Pumpkin Muffins

Wednesday, 30 December 2015

I had a little pumpkin remaining from the autumn harvest, so after pureeing it I found a lovely little recipe for Pumpkin Muffins, and changed it round a bit to suit me.

( If you don't have a fresh pumpkin, you can buy tinned pumpkin puree! (but not very easily in Ireland ->>> where to buy tinned pumpkin in Ireland )
I guess some of us will have to wait til next year to get to try this recipe again!)

1⁄2 cup of raisins, soaked in warm water for a few minutes
1 1⁄2 cups of wholemeal flour
1⁄2 cup of brown sugar (I used light brown sugar)
1 tsp cinnamon
1⁄2 tsp all spice
1⁄4 tsp ground nutmeg
1⁄4 tsp ginger
3⁄4 tsp baking powder
1⁄2 tsp baking soda
1⁄2 tsp salt
2 eggs
3⁄4 cup pumpkin puree
1⁄2  cup vegetable oil (I used sunflower, but any oil is fine)
1⁄2 cup of honey
Handful sunflower/pumpkin seeds for sprinkling over the top.

As I was using fresh pumpkin, I had to make my pumpkin puree first. I peeled and chopped the pumpkin and cooked in the microwave for about 10 minutes. Alternatively you can roast the pumpkin for about an hour until soft and gooey. Once cooked I pureed the pumpkin in a blender until smooth, transferred to a bowl and cooled.

Preheat the oven to 180°C.
Grease a 12 muffin tray and line with paper cases or use silicone cases.
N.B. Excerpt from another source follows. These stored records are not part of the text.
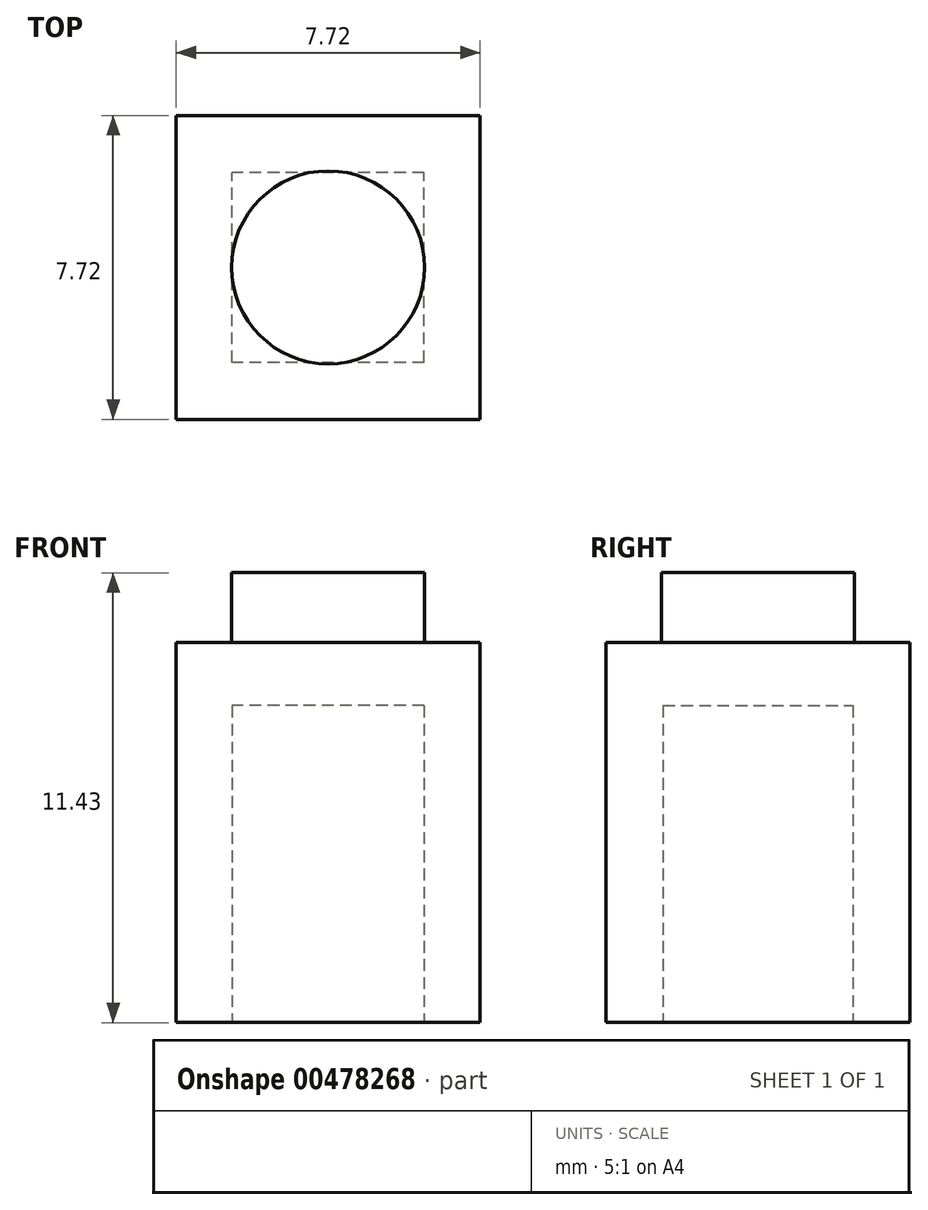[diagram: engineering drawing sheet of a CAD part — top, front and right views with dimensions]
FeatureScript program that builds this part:
annotation { "Feature Type Name" : "Feature", "Feature Type Description" : "" }
export const myFeature = defineFeature(function(context is Context, id is Id, definition is map)
    precondition{}
    {
        {
            var Q0;
            Q0=qCreatedBy(makeId("Top.planeOp"),FACE);
            var sketch = newSketch(context, id + "F0", { "sketchPlane" : qUnion([Q0])});
            skLineSegment(sketch, "E0.bottom", {"start": v(3.86, 3.86) * mm, "end": v(-3.86, 3.86) * mm});
            skLineSegment(sketch, "E0.top", {"start": v(3.86, -3.86) * mm, "end": v(-3.86, -3.86) * mm});
            skLineSegment(sketch, "E0.left", {"start": v(3.86, 3.86) * mm, "end": v(3.86, -3.86) * mm});
            skLineSegment(sketch, "E0.right", {"start": v(-3.86, 3.86) * mm, "end": v(-3.86, -3.86) * mm});
            skPoint(sketch, "E0.middle", {"position": v(0, 0) * mm});
            skSolve(sketch);
        }
        {
            var Q0;
            Q0 = qSketchRegion(id + "F0", true);
            extrude(context, id + "F1", {"entities" : qUnion([Q0]), "endBound" : BoundingType.SYMMETRIC, "depth" : 9.65 * mm, "offsetDistance" : 25.4 * mm});
        }
        {
            var Q0;
            Q0=makeQuery(id+"F1.opExtrude","CAP_FACE",FACE,{"disambiguationData":[OSD([sQuery(id+"F0.wireOp",EDGE,"E0.bottom"),sQuery(id+"F0.wireOp",EDGE,"E0.top"),sQuery(id+"F0.wireOp",EDGE,"E0.left"),sQuery(id+"F0.wireOp",EDGE,"E0.right")])],"isStart":false});
            var sketch = newSketch(context, id + "F2", { "sketchPlane" : qUnion([Q0])});
            skCircle(sketch, "E1", {"center": v(0, 0) * mm, "radius": 2.45 * mm});
            skSolve(sketch);
        }
        {
            var Q0;
            Q0 = qSketchRegion(id + "F2", true);
            extrude(context, id + "F3", {"entities" : qUnion([Q0]), "operationType" : NewBodyOperationType.ADD, "depth" : 1.78 * mm, "offsetDistance" : 25.4 * mm});
        }
        {
            var Q0;
            Q0=makeQuery(id+"F1.opExtrude","CAP_FACE",FACE,{"disambiguationData":[OSD([sQuery(id+"F0.wireOp",EDGE,"E0.bottom"),sQuery(id+"F0.wireOp",EDGE,"E0.top"),sQuery(id+"F0.wireOp",EDGE,"E0.left"),sQuery(id+"F0.wireOp",EDGE,"E0.right")])],"isStart":true});
            var sketch = newSketch(context, id + "F4", { "sketchPlane" : qUnion([Q0])});
            skLineSegment(sketch, "E2.bottom", {"start": v(2.44, 2.41) * mm, "end": v(-2.44, 2.41) * mm});
            skLineSegment(sketch, "E2.top", {"start": v(2.44, -2.41) * mm, "end": v(-2.44, -2.41) * mm});
            skLineSegment(sketch, "E2.left", {"start": v(2.44, 2.41) * mm, "end": v(2.44, -2.41) * mm});
            skLineSegment(sketch, "E2.right", {"start": v(-2.44, 2.41) * mm, "end": v(-2.44, -2.41) * mm});
            skPoint(sketch, "E2.middle", {"position": v(0, 0) * mm});
            skSolve(sketch);
        }
        {
            var Q0;
            Q0=makeQuery(id+"F4.imprint","IMPRINT",FACE,{"disambiguationData":[TD([[makeQuery(id+"F4.imprint","IMPRINT",EDGE,{"derivedFrom":sQuery(id+"F4.wireOp",EDGE,"E2.bottom")}),1.0]])]});
            extrude(context, id + "F5", {"entities" : qUnion([Q0]), "operationType" : NewBodyOperationType.REMOVE, "oppositeDirection" : true, "depth" : 8.05 * mm, "offsetDistance" : 25.4 * mm});
        }
    });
In a large bowl mix the dry ingredients: the wholemeal flour, sugar, baking powder, baking soda, spices and salt. Stir until well mixed.
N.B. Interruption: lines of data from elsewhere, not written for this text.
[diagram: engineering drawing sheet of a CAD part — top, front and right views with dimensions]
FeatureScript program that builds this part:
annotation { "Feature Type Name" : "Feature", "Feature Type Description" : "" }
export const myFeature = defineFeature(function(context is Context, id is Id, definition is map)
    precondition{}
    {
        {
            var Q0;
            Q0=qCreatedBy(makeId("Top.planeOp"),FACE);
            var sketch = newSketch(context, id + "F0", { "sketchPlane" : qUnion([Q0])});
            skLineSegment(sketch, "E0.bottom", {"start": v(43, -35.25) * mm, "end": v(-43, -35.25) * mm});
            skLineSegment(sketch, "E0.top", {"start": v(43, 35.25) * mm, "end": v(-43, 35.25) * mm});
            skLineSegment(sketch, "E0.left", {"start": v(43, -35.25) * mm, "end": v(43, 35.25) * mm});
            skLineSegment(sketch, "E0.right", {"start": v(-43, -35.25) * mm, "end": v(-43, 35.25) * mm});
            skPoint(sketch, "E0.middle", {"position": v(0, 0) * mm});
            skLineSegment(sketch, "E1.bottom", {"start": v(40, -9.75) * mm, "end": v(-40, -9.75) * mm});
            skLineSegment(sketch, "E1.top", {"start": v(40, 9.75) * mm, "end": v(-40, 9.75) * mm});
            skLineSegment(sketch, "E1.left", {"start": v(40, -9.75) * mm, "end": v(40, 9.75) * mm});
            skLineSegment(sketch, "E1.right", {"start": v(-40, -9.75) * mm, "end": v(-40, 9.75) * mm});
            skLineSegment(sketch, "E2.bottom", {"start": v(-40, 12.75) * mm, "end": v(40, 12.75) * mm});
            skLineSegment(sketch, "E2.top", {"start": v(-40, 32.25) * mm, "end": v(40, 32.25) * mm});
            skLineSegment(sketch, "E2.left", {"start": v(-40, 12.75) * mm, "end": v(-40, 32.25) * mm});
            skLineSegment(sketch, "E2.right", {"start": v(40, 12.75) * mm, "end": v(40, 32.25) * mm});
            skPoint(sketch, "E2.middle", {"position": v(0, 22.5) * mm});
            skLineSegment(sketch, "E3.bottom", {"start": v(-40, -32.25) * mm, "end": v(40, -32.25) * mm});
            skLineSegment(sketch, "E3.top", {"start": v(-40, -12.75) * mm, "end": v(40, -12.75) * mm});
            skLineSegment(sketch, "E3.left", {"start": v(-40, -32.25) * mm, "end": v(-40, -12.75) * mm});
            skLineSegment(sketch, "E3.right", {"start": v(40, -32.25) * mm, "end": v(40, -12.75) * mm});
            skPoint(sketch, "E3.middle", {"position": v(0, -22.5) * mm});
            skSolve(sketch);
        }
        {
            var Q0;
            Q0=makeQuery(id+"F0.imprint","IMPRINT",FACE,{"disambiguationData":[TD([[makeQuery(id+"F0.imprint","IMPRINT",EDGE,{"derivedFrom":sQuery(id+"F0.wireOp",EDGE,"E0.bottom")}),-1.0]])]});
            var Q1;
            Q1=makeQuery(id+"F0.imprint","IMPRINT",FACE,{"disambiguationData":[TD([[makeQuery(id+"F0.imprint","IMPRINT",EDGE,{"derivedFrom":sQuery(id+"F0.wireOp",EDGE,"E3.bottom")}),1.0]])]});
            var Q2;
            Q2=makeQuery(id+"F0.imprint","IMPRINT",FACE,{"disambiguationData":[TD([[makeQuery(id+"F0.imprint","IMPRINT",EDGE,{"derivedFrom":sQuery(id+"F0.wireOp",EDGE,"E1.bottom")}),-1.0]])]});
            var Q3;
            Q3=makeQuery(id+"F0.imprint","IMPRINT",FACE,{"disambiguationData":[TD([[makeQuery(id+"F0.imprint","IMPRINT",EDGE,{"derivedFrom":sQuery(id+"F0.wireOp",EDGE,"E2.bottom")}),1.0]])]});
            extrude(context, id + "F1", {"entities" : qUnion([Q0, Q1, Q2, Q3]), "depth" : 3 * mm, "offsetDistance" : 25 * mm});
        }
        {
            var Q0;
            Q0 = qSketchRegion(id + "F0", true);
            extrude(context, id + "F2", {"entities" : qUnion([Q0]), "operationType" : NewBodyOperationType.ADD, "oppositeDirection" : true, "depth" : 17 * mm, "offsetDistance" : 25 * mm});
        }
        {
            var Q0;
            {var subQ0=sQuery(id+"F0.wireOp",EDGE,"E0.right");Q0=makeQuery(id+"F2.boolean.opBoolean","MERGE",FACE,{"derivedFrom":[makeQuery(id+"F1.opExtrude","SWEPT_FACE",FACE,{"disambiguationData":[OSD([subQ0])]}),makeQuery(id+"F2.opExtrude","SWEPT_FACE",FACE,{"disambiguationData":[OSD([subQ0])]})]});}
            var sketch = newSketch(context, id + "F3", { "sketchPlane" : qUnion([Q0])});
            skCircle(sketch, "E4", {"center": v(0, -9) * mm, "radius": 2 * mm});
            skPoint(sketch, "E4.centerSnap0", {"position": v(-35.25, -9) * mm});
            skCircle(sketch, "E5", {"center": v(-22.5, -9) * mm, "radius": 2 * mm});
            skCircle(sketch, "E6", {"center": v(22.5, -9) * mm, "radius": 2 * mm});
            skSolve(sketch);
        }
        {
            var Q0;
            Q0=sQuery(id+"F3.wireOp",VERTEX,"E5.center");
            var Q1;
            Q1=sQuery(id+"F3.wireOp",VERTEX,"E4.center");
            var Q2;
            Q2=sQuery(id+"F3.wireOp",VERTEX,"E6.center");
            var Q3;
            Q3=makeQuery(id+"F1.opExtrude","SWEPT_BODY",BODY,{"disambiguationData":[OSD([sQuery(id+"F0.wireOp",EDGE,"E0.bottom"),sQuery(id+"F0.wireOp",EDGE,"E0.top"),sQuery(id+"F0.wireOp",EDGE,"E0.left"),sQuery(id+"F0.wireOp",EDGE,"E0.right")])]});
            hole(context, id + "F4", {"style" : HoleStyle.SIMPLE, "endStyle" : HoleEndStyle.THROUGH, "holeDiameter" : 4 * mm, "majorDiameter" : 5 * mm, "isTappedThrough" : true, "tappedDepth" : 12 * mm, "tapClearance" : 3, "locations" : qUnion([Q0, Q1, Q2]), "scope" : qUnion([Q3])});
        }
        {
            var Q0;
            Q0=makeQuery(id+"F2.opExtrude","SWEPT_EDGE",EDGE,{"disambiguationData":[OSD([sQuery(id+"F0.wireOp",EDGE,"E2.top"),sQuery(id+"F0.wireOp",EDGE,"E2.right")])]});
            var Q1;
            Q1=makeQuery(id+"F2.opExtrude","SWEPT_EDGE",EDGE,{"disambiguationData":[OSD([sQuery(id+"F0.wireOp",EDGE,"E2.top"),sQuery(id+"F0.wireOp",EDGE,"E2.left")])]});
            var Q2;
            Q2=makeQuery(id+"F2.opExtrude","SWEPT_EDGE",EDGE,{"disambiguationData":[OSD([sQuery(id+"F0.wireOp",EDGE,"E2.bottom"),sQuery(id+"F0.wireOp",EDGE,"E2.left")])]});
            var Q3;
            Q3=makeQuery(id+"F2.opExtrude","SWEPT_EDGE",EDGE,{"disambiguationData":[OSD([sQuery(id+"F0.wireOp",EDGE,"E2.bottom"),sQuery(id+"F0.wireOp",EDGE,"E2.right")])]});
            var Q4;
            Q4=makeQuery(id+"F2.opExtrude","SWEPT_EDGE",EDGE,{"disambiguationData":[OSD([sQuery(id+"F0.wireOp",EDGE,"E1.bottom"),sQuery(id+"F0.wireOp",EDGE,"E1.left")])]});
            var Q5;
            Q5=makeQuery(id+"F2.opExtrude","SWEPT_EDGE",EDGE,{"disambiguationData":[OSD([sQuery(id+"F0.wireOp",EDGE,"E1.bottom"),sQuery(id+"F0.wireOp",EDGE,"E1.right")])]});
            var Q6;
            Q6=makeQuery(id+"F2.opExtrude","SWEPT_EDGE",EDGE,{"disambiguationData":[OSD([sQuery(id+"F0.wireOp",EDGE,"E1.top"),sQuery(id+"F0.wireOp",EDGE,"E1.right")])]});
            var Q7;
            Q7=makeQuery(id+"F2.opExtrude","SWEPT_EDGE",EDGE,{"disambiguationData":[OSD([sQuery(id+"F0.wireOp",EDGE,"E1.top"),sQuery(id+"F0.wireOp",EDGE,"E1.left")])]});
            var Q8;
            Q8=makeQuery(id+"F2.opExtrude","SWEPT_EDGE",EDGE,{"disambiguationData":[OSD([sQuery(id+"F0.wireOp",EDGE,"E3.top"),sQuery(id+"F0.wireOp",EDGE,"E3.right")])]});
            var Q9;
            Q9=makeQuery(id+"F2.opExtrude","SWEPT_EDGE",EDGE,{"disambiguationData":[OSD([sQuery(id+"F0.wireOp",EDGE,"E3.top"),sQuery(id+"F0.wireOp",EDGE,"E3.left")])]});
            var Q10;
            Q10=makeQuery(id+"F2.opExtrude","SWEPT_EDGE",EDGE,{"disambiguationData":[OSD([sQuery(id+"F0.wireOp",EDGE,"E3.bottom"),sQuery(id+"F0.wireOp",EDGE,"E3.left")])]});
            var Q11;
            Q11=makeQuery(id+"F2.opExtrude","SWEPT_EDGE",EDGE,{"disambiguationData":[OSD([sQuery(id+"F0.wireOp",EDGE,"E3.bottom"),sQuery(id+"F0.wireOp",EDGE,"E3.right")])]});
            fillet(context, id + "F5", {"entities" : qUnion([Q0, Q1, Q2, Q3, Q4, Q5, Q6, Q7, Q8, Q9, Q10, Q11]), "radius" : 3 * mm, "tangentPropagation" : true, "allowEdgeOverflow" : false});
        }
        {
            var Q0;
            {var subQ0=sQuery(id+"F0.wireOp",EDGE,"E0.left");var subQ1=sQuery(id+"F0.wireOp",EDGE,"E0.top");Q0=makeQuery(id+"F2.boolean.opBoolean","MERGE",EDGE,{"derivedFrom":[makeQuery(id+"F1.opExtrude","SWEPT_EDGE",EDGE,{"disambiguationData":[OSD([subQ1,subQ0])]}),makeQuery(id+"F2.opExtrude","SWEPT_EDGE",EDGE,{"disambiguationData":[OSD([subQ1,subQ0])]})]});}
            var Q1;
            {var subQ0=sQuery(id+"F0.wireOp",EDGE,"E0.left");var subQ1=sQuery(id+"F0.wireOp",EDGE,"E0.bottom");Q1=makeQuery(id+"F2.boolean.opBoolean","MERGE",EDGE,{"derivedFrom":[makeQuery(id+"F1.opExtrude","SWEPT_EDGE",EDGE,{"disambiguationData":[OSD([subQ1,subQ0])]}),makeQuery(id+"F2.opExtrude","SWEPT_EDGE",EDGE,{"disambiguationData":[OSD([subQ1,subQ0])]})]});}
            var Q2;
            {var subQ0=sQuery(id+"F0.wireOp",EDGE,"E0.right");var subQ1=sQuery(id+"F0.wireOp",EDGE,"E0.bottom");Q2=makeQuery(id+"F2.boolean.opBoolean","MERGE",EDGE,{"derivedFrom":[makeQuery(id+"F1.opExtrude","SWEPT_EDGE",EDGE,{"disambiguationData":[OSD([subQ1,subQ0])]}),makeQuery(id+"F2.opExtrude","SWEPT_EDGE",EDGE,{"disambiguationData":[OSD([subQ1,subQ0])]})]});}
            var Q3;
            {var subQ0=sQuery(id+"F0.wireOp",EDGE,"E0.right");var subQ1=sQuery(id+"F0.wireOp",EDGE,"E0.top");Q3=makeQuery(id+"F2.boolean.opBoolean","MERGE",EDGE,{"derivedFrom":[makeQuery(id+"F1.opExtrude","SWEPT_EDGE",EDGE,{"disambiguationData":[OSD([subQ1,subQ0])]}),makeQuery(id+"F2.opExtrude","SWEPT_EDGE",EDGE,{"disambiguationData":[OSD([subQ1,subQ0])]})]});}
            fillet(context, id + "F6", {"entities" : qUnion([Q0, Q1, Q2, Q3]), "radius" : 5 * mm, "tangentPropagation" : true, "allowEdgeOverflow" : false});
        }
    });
Make a hollow/well in the centre of the dry ingredients and to this add the eggs, the oil, the pumpkin puree and the honey.

Mix well.

Drain the water from the raisins, Soaking allows them to plump up. Add the plump raisins to the bowl and mix well.

Divide the mixture equally between 12 muffin cases, so they should be about 2/3 full. 

Sprinkle the tops with a few pumpkin seeds and sunflower seeds.

Bake for 20 minutes in the preheated oven.

Cool in the muffin tray before removing and enjoying.